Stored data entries
------------------------

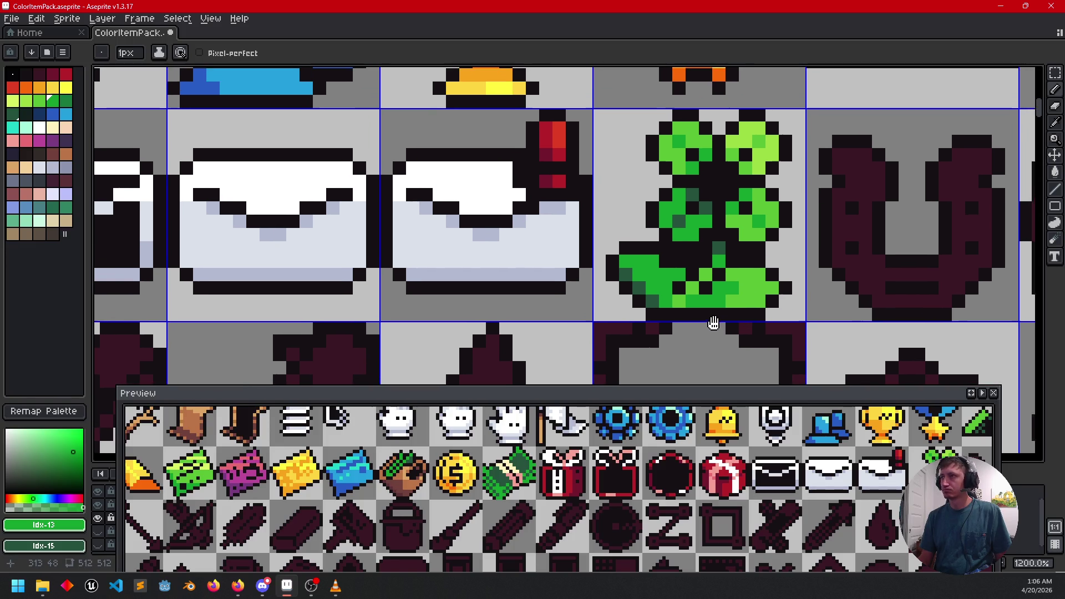
pyautogui.scroll(1, 715, 336)
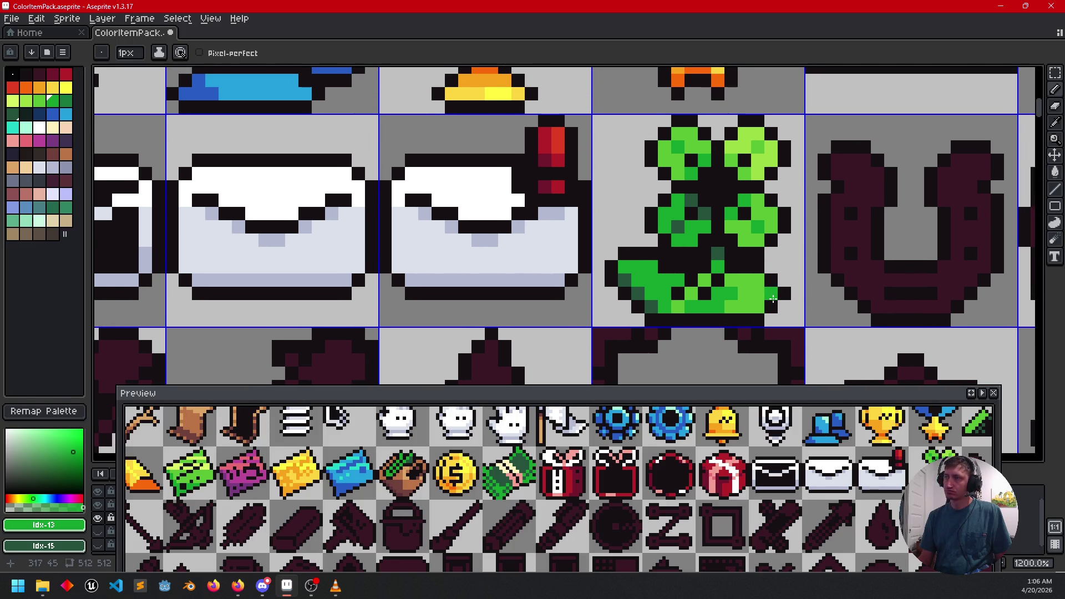
# Step: Frame the clover and horseshoe, then sample the clover's green and lime green
pyautogui.moveTo(773, 487)
pyautogui.mouseDown()
pyautogui.moveTo(508, 497)
pyautogui.moveTo(515, 510)
pyautogui.mouseUp()
pyautogui.moveTo(717, 498); pyautogui.dragTo(711, 493)
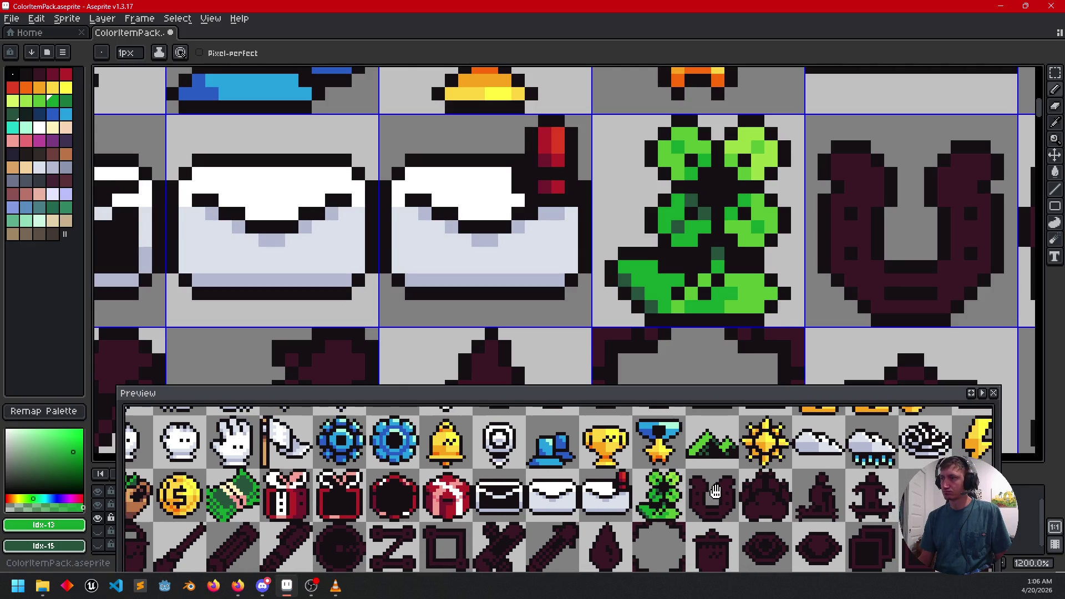
pyautogui.moveTo(745, 287); pyautogui.dragTo(720, 287)
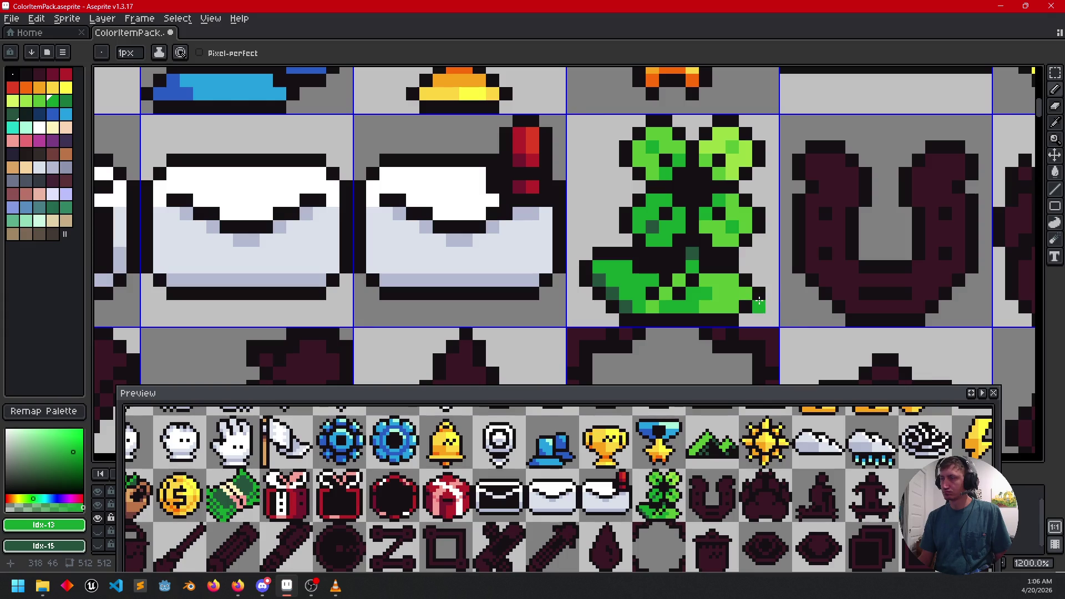
pyautogui.moveTo(759, 300); pyautogui.dragTo(758, 268)
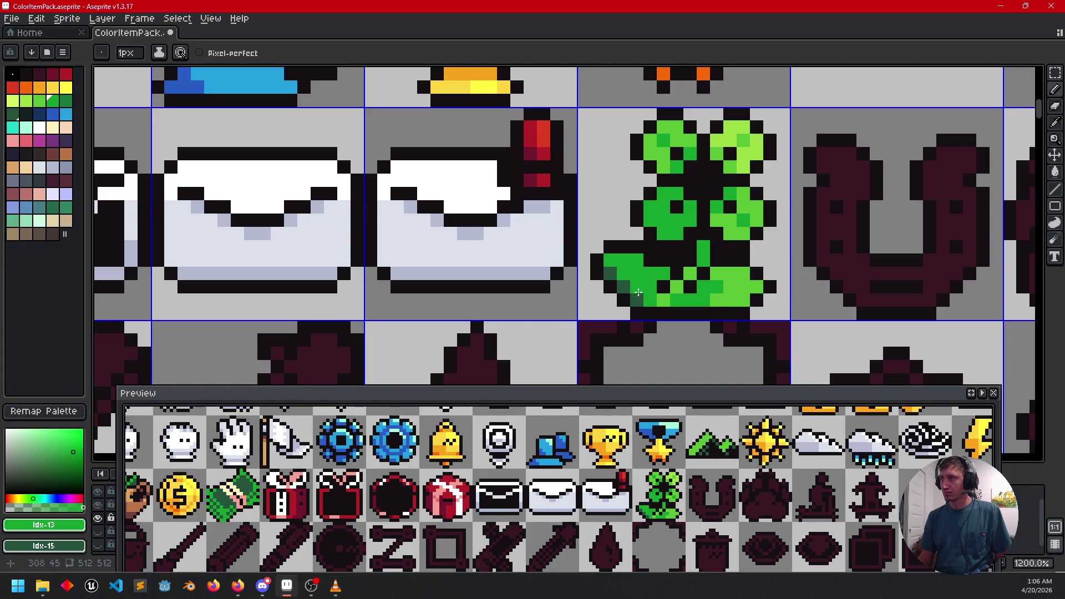
pyautogui.moveTo(783, 308)
pyautogui.mouseDown()
pyautogui.moveTo(783, 287)
pyautogui.moveTo(768, 316)
pyautogui.moveTo(741, 314)
pyautogui.mouseUp()
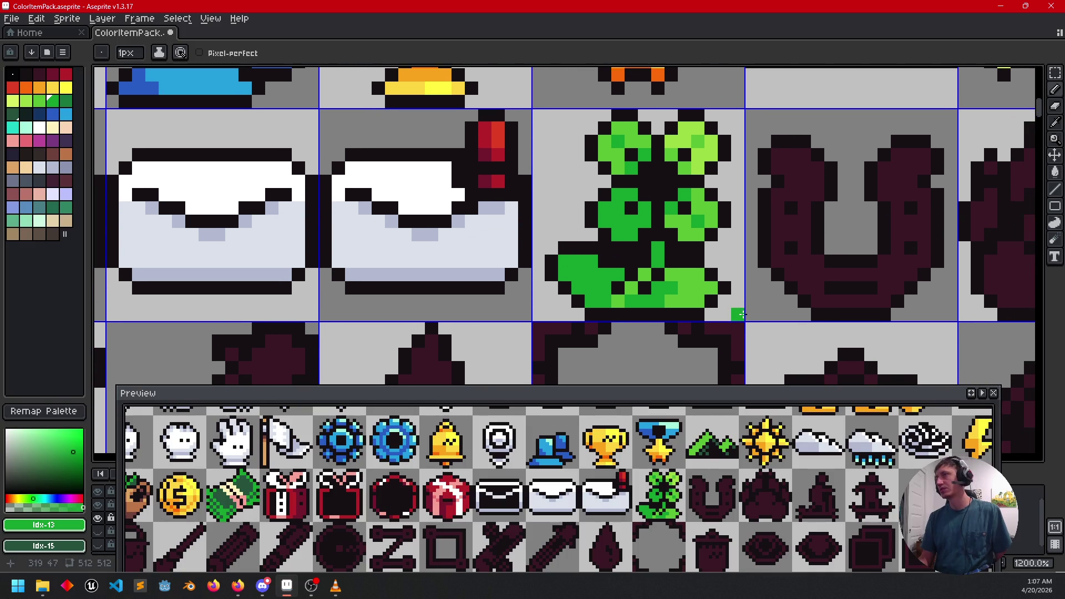
pyautogui.hscroll(5, 732, 317)
pyautogui.scroll(1, 732, 316)
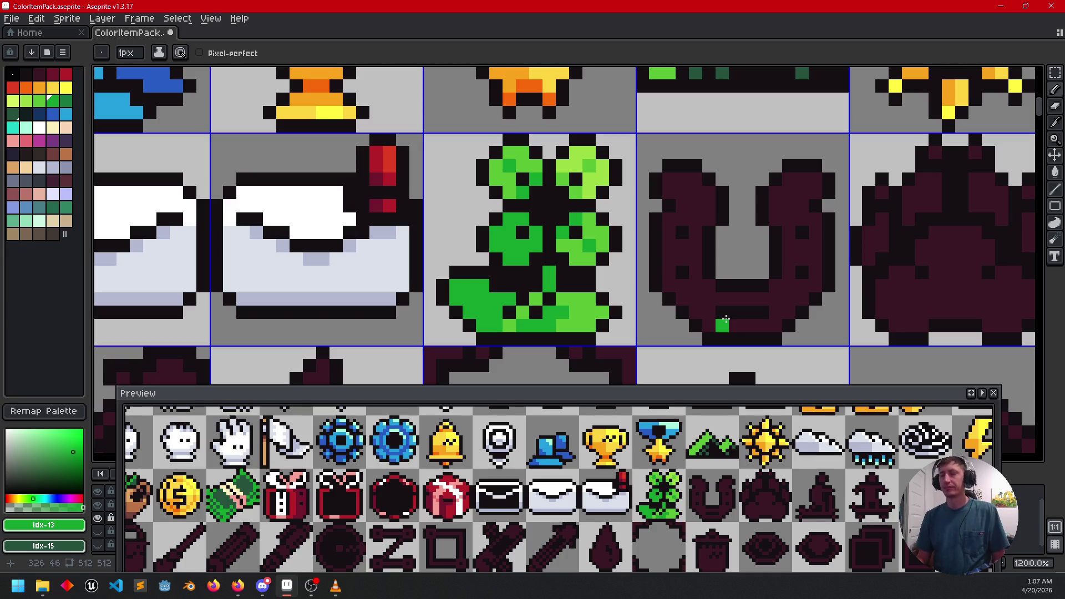
pyautogui.hscroll(2, 701, 292)
pyautogui.scroll(-1, 701, 293)
pyautogui.moveTo(679, 276)
pyautogui.mouseDown()
pyautogui.moveTo(635, 275)
pyautogui.moveTo(696, 278)
pyautogui.mouseUp()
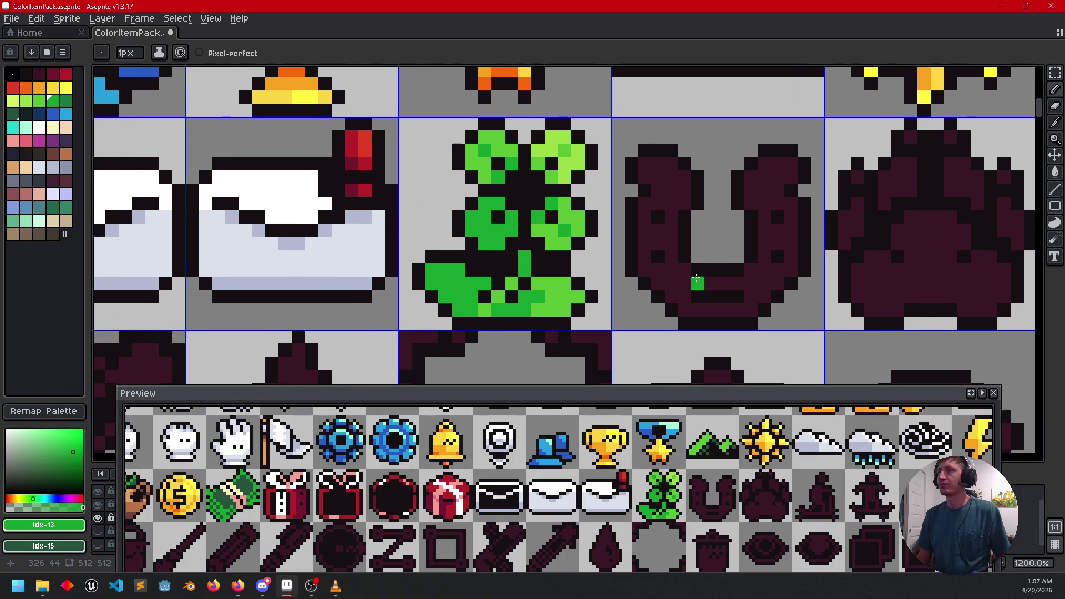
pyautogui.keyDown('alt'); pyautogui.click(561, 235); pyautogui.keyUp('alt')
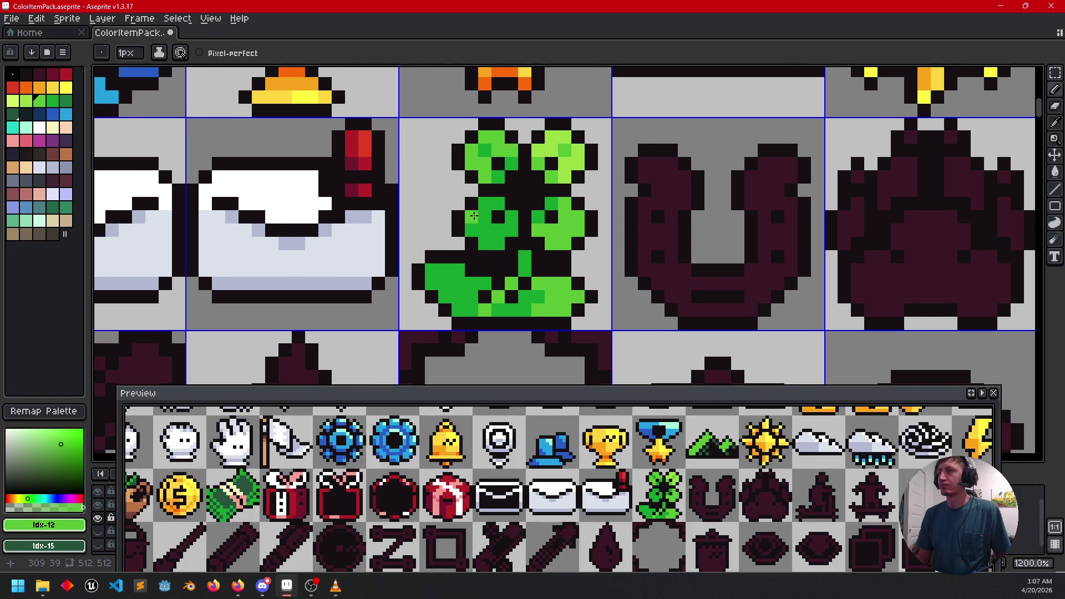
pyautogui.keyDown('alt'); pyautogui.click(486, 144); pyautogui.keyUp('alt')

------------------------

--- WHAT TO DO ---
Each entry, word for word, belongs in your answer; each picture does not.

--- FINAL ANSWER ---
pyautogui.scroll(1, 715, 336)
# Step: Frame the clover and horseshoe, then sample the clover's green and lime green
pyautogui.moveTo(773, 487)
pyautogui.mouseDown()
pyautogui.moveTo(508, 497)
pyautogui.moveTo(515, 510)
pyautogui.mouseUp()
pyautogui.moveTo(717, 498); pyautogui.dragTo(711, 493)
pyautogui.moveTo(745, 287); pyautogui.dragTo(720, 287)
pyautogui.moveTo(759, 300); pyautogui.dragTo(758, 268)
pyautogui.moveTo(783, 308)
pyautogui.mouseDown()
pyautogui.moveTo(783, 287)
pyautogui.moveTo(768, 316)
pyautogui.moveTo(741, 314)
pyautogui.mouseUp()
pyautogui.hscroll(5, 732, 317)
pyautogui.scroll(1, 732, 316)
pyautogui.hscroll(2, 701, 292)
pyautogui.scroll(-1, 701, 293)
pyautogui.moveTo(679, 276)
pyautogui.mouseDown()
pyautogui.moveTo(635, 275)
pyautogui.moveTo(696, 278)
pyautogui.mouseUp()
pyautogui.keyDown('alt'); pyautogui.click(561, 235); pyautogui.keyUp('alt')
pyautogui.keyDown('alt'); pyautogui.click(486, 144); pyautogui.keyUp('alt')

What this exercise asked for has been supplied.